Text block:
Capital: Bogota
Population: 45,065,000

Political Rights Score: 3 *
Civil Liberties Score: 4 *
Status: Partly Free

Overview

After the Constitutional Court barred President Álvaro Uribe from pursuing a third term, Colombians elected former defense minister Juan Manuel Santos as president in July 2010. Once in office, Santos established a "national unity" coalition and pursued conciliatory policies that created friction with hard-line Uribe supporters. One sensitive issue was an ongoing scandal involving government wiretapping of civil society members, opposition politicians, and judges; the surveillance appeared to decline sharply, but tensions over investigative processes grew sharper. In another shift, relations with neighboring Venezuela improved considerably. Many regions continued to suffer from guerrilla and criminal violence despite the military's September killing of Mono Jojoy, a feared guerrilla leader.

Following independence from Spain in 1819, Gran Colombia broke into what became Venezuela, Ecuador, and modern Colombia. The 1903 secession of Panama, engineered by the United States, left Colombia with its present boundaries. A civil war between Liberals and Conservatives, known as La Violencia, erupted in 1948 and resulted in some 200,000 deaths before subsiding after 1953. From 1958 to 1974, the two parties alternated in the presidency under the terms of a 1957 coalition pact (the National Front) aimed at ending civil strife. Colombia has since been marked by corrupt politics as well as by left-wing guerrilla insurgencies, right-wing paramilitary violence, the emergence of vicious drug cartels, and human rights abuses committed by all sides.

A peace process between the government and the leftist Revolutionary Armed Forces of Colombia (FARC) rebel group unraveled in 2001, and Álvaro Uribe, a former provincial governor who ran as an independent, won the 2002 presidential election after pledging to crush the rebels by military means. Right-wing paramilitary death squads, grouped together as the United Self-Defense Forces of Colombia (AUC), also battled the guerrillas, sometimes with the tolerance or covert complicity of government forces.

Although by 2005 the leftist guerrillas had largely ceded control of major cities to the paramilitaries, they appeared determined to hold out in remote areas, using the narcotics trade and extortion for financial support. Moreover, social and human rights conditions sometimes deteriorated further where paramilitaries replaced the guerrillas.

Debate continued over a plan to demobilize and grant a partial amnesty to the paramilitaries. Human rights groups claimed that the Justice and Peace Law, adopted in June 2005, failed to ensure the permanent dismantling of paramilitary organizations and did not allow adequate time for their many crimes to be investigated. The government denied that the law encouraged impunity – combatants could be required to spend between five and eight years in prison – and noted that it did not apply to drug-related offenses. In May 2006, the Constitutional Court struck down certain elements of the law and mandated full confessions, the seizure of illicitly acquired assets, and the provision of reparations to victims. Meanwhile, bolstered by a growing economy and the perception of improved security, Uribe won a second term in that month's presidential election, taking 62 percent of the vote, fully 40 points ahead of his closest rival.

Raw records
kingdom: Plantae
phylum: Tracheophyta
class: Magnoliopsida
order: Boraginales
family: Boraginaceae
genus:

What is asked:
**A.** In the report on Colombia, what percentage of the vote did Uribe win in the 2006 presidential election?
**B.** Carry on the report on Colombia from the end of its last paragraph.

Expected outputs:
**A.** 62 percent

**B.**
By late 2006, more than 30,000 paramilitaries had formally demobilized. However, human rights groups reported subsequent problems with civilian reintegration, violence against former combatants, a lack of resources for investigations, nonparticipation in the justice and peace process, and delays in reparation payments and physical protection for victims. Territory vacated by demobilized groups was often occupied by the FARC or by new factions that were at least partly composed of recalcitrant or recidivist paramilitaries. These "successor groups" lacked the AUC's command structure but maintained its patterns of land theft, assassinations, and in some cases collaboration with security forces or guerrillas. A focus on drug trafficking was complemented by aggression – including both targeted killings and massacres – directed against social and human rights activists in order to maintain patterns of local control established during the AUC era.

In April 2008, 14 paramilitary chiefs were extradited to the United States, where they faced long prison sentences for drug trafficking. The Colombian government argued that this would break their ongoing control over drug distribution networks. However, rights groups feared that the transfers would truncate the confessions process, which-despite frequent frustration – had yielded valuable information on paramilitary operations and tens of thousands of unsolved murders. Most extradited leaders ceased cooperation, and in August 2009 the Colombian Supreme Court prohibited further extraditions of former paramilitary leaders still involved in the justice and peace process.

Observers also raised concerns that the extraditions effectively removed potential witnesses in the ongoing "parapolitics" scandal, which linked scores of politicians to paramilitaries. By the close of the 2006-2010 Congress, over 90 legislators had been arrested, convicted, or placed under investigation.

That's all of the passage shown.